[Saved data entries]

◇ ◇ ◇ ◇ ◇ ◇ ◇

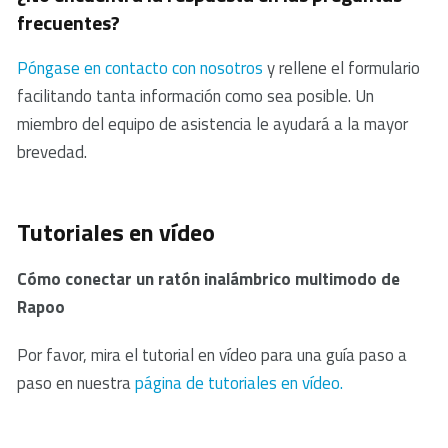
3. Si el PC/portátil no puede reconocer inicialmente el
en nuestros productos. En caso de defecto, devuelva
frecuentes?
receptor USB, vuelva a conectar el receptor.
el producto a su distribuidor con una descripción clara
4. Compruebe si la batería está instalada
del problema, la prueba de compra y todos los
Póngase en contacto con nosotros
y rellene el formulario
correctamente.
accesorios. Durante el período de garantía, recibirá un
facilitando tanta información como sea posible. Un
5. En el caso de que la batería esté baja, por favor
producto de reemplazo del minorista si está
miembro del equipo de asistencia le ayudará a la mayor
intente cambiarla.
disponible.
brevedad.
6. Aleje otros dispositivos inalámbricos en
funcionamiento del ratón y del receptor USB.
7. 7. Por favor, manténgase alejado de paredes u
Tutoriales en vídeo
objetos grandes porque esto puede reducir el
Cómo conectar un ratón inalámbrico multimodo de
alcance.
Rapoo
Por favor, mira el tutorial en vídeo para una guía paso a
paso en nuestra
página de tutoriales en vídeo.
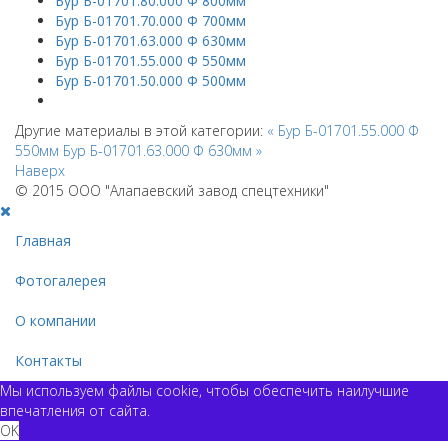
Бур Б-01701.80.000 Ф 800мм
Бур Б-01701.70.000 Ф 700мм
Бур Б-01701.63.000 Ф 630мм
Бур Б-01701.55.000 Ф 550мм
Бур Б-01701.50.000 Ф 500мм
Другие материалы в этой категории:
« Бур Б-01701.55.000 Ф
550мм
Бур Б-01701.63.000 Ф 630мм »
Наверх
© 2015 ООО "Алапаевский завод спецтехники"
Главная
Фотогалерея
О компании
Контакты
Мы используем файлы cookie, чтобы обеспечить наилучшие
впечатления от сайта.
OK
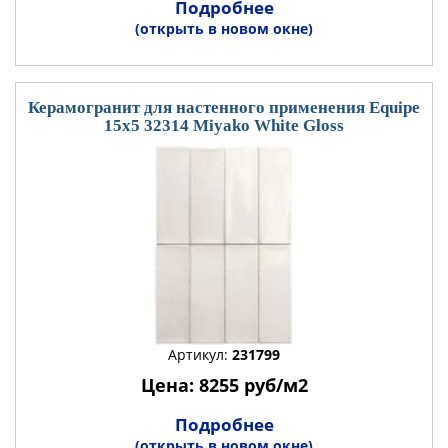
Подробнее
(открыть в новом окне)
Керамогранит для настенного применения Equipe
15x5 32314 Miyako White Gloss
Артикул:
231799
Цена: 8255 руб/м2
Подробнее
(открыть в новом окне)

◇ ◇ ◇ ◇ ◇ ◇ ◇

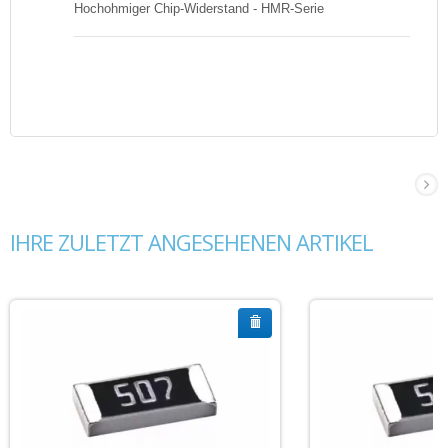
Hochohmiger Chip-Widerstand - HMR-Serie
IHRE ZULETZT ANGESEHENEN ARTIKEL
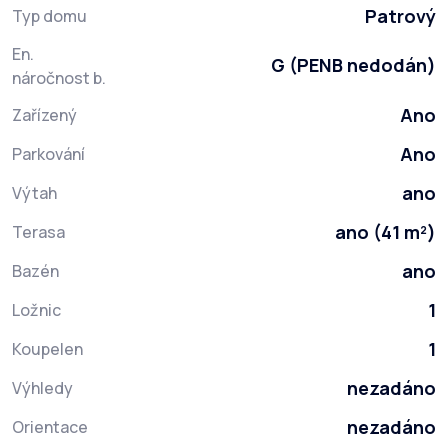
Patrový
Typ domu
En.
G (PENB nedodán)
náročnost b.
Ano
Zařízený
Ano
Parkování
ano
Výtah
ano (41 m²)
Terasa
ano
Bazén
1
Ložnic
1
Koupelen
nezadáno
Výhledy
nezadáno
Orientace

◇ ◇ ◇ ◇ ◇ ◇ ◇

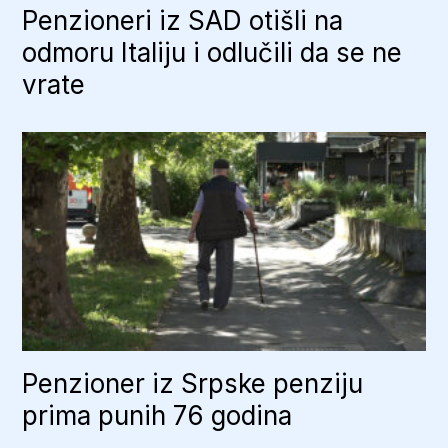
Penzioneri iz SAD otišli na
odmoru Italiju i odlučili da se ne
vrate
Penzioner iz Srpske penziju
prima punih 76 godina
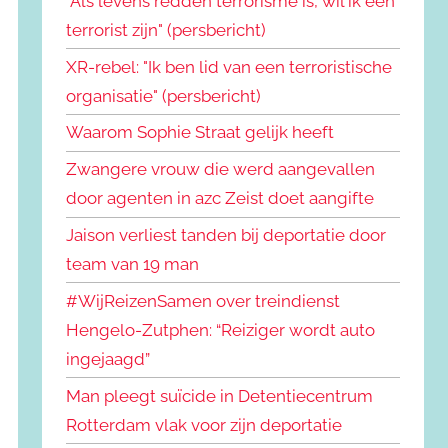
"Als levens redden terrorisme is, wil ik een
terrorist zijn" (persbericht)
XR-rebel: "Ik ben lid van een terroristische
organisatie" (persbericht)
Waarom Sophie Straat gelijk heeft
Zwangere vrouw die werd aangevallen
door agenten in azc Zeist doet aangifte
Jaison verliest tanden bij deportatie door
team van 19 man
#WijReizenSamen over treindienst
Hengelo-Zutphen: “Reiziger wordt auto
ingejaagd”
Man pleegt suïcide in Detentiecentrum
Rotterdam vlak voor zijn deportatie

◇ ◇ ◇ ◇ ◇ ◇ ◇

[Task goal]: Copy all lines from the data that hold the word "receptor".

[Answer]:
receptor USB, vuelva a conectar el receptor.
funcionamiento del ratón y del receptor USB.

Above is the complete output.